Ms. Wilkinson was a professional dancer for 20 years before becoming an Alexander Technique teacher.

"The professional dancing life was no longer making sense to me, so I looked around for something that would still have a connection between thinking and moving," she said.

To become certified as Alexander Technique teachers, Mr. Miller and Ms. Wilkinson had to complete a three-year, 1,600-hour training program. The other Alexander Technique instructor in the area is Lisa Levinson of Squirrel Hill.

"My experience of the Alexander method is that it's more specialized in its limited focus in getting force off the spine," said Mark Shefsiek, a Feldenkrais practitioner at UPMC's Center for Integrative Medicine in Shadyside. "It's very good about helping people with basic fundamental movements. If the pain is really focused on bad posture, then the Alexander Technique can help a lot. But if there is a structural problem, it would be less helpful."

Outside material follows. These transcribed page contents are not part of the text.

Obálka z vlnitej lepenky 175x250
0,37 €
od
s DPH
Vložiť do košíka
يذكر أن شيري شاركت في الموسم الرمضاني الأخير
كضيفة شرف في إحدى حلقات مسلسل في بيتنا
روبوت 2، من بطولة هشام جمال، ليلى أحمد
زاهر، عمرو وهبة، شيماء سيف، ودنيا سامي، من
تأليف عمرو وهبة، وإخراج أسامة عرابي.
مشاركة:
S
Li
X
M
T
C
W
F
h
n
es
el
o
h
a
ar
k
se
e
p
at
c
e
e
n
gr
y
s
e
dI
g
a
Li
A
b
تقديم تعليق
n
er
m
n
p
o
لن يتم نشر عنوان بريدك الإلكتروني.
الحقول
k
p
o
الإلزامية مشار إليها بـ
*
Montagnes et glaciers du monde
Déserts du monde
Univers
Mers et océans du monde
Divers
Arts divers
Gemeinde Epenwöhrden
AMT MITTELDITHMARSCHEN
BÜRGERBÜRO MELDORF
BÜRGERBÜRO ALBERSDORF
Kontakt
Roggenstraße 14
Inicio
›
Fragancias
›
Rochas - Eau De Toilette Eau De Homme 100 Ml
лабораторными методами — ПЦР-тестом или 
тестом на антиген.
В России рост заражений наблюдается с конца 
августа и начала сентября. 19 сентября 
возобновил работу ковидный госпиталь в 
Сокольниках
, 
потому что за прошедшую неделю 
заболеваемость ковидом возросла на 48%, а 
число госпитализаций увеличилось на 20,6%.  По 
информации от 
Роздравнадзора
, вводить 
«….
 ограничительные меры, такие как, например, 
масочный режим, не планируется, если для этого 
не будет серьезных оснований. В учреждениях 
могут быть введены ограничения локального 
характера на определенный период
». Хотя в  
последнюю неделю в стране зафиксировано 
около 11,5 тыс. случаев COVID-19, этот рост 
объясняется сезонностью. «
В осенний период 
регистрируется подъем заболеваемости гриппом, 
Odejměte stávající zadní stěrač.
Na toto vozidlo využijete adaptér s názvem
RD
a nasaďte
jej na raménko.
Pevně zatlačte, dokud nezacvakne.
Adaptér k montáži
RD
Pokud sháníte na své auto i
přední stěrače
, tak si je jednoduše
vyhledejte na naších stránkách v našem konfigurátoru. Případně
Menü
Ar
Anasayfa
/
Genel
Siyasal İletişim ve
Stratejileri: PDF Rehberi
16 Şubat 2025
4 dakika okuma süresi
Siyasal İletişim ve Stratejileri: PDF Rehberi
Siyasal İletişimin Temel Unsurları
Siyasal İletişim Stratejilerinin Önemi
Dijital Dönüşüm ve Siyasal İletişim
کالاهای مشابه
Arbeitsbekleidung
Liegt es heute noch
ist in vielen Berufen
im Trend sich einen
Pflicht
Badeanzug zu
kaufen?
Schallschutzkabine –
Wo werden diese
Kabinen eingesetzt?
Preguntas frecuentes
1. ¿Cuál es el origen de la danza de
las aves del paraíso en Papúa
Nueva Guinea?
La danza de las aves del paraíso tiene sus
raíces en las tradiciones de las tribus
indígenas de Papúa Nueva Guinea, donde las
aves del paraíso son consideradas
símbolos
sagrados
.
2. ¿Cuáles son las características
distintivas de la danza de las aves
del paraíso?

During a lesson, a teacher will use observation and gentle touching to redirect poor alignments or postures.

"The Alexander Technique uses as its central organizing principle that all movement is the relationship between the head, neck and back," Mr. Miller said. "If there is freedom of movement in the head, neck and back, it leads to efficiency throughout the body."

According to the British study, after a year, out of 579 subjects with lower back pain, the 144 who took 24 lessons in the Alexander Technique had an average 48 percent reduction in their Roland disability score, and an 86 percent reduction in their days of pain compared with the control group of 144 subjects, who had no intervention. (The Roland-Morris questionnaire is a self-administered disability measure in which greater levels of disability are reflected by higher numbers on a 24-point scale.)

The group of 144 that relied on exercise alone showed a 17 percent decline in disability, but no decline in the number of days in pain.

The group of 147 subjects who relied on massage reported 33 percent fewer days of pain, but no decline in disability.

Though 24 lessons in the Alexander Technique produced the best results, the results were nearly as good for those who took just six lessons, but exercised regularly, the British researchers said. People in this group reported a 42 percent decline in disability and an 86 percent decline in days of pain.

Mr. Miller said he charges between $50 and $100 for an hour session. He encourages students to commit to 10 lessons, but doesn't require it.

"Ideally, things really start making sense to the student around lesson four or five," Mr. Miller said.

Ms. Wilkinson charges $50 for a 45-minute lesson.

"It's sort of like a music lesson," she said. "If you want to learn to play a few tunes, that would be three to four lessons. If you want to play something more complex, that would be 10 to 20 lessons."

Dr. Nancy Lavelle, a clinical psychologist in Oakland, has had about a dozen sessions with Mr. Miller.

"I feel better," she said. "I have a more integrated sense of the mind-body connection. My stress level decreased. My muscle tension abated. I would walk in, in one state, and walk out with a lightness of being."